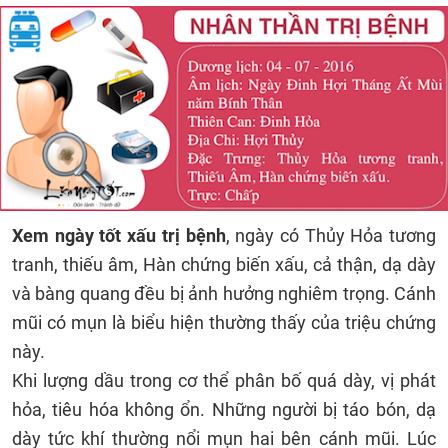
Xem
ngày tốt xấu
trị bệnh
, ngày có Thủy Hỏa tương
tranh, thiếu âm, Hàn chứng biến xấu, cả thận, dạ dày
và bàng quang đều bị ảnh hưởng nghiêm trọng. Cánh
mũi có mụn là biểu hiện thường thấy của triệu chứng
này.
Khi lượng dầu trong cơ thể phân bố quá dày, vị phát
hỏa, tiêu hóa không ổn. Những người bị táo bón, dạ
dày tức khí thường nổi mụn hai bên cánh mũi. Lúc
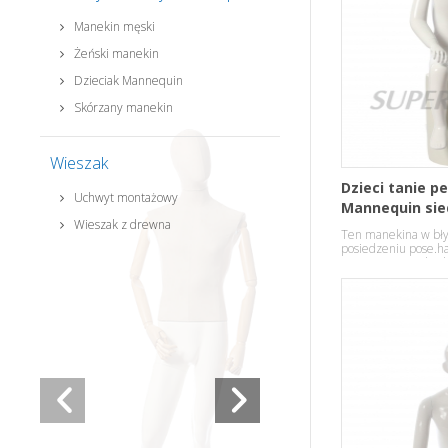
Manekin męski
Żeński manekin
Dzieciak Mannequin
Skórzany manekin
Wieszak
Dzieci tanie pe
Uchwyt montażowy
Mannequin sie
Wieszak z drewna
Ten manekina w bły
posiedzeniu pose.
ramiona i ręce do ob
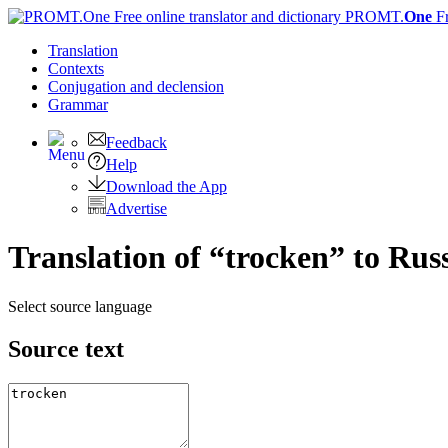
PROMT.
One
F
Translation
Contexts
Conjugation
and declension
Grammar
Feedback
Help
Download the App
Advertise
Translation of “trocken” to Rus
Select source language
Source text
━━━━━━━━━━━━━━━━
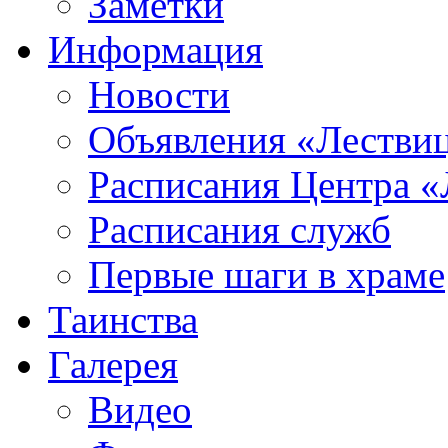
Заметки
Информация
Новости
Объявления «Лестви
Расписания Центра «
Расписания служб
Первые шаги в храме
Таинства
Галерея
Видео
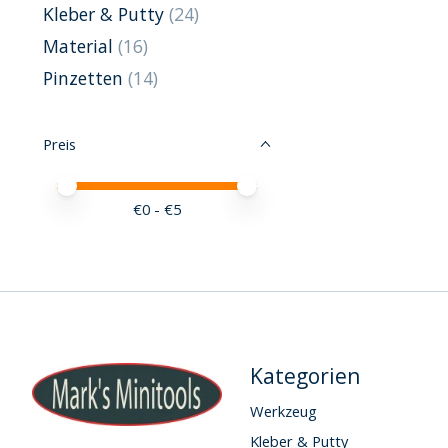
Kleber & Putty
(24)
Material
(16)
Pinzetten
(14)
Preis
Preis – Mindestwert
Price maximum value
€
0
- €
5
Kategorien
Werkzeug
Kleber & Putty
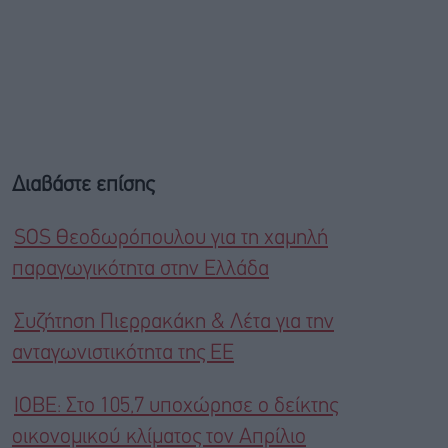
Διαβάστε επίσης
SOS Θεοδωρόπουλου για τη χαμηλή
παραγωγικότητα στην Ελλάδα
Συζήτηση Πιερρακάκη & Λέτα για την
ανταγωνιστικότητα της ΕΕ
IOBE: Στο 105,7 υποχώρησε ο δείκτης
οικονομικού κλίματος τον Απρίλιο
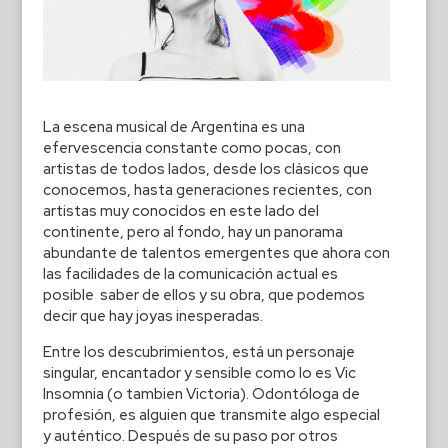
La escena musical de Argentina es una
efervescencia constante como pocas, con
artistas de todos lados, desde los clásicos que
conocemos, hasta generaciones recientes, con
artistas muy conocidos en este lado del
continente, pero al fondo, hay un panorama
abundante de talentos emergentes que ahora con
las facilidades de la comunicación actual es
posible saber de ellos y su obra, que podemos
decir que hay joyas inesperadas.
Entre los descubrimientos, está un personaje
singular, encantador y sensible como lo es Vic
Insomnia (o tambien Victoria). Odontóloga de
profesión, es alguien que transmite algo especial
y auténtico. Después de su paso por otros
━━━━━━━━━━━━━━━━
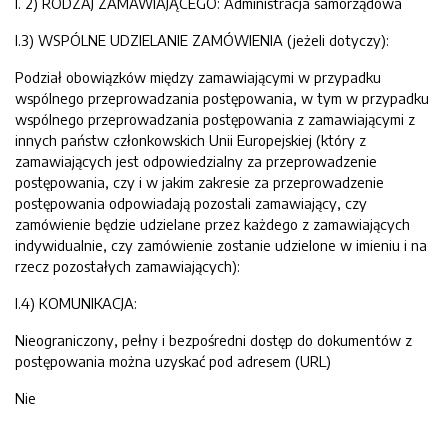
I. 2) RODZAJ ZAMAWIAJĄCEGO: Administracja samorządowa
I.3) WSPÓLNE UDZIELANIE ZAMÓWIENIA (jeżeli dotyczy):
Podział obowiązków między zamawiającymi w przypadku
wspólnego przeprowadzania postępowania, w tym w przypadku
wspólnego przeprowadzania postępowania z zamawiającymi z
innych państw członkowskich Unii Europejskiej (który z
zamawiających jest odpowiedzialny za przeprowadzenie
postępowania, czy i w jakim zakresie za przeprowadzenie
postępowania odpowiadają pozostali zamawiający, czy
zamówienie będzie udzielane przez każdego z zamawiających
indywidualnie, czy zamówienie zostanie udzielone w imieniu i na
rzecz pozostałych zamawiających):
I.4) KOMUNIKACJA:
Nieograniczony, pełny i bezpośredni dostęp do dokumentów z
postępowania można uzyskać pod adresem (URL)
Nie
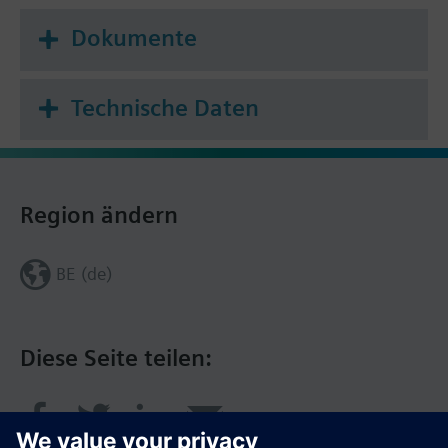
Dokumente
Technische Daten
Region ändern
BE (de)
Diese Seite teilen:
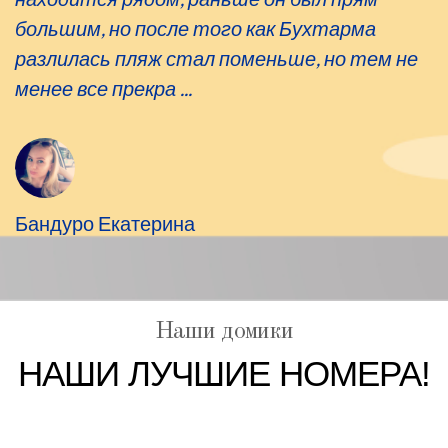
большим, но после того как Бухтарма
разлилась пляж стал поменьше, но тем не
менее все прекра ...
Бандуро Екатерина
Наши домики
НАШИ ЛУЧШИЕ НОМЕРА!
━━━━━━━━━━━━━━━━
Goal of the exercise >> Leaving each picture behind, please give again exactly the lines above from the one with "ramiona i ręce do ob" through the one with "Source text", both included, and no others.

Answer below >>
ramiona i ręce do ob
PROMT.
One
F
Translation
Contexts
Conjugation
and declension
Grammar
Feedback
Help
Download the App
Advertise
Translation of “trocken” to Rus
Select source language
Source text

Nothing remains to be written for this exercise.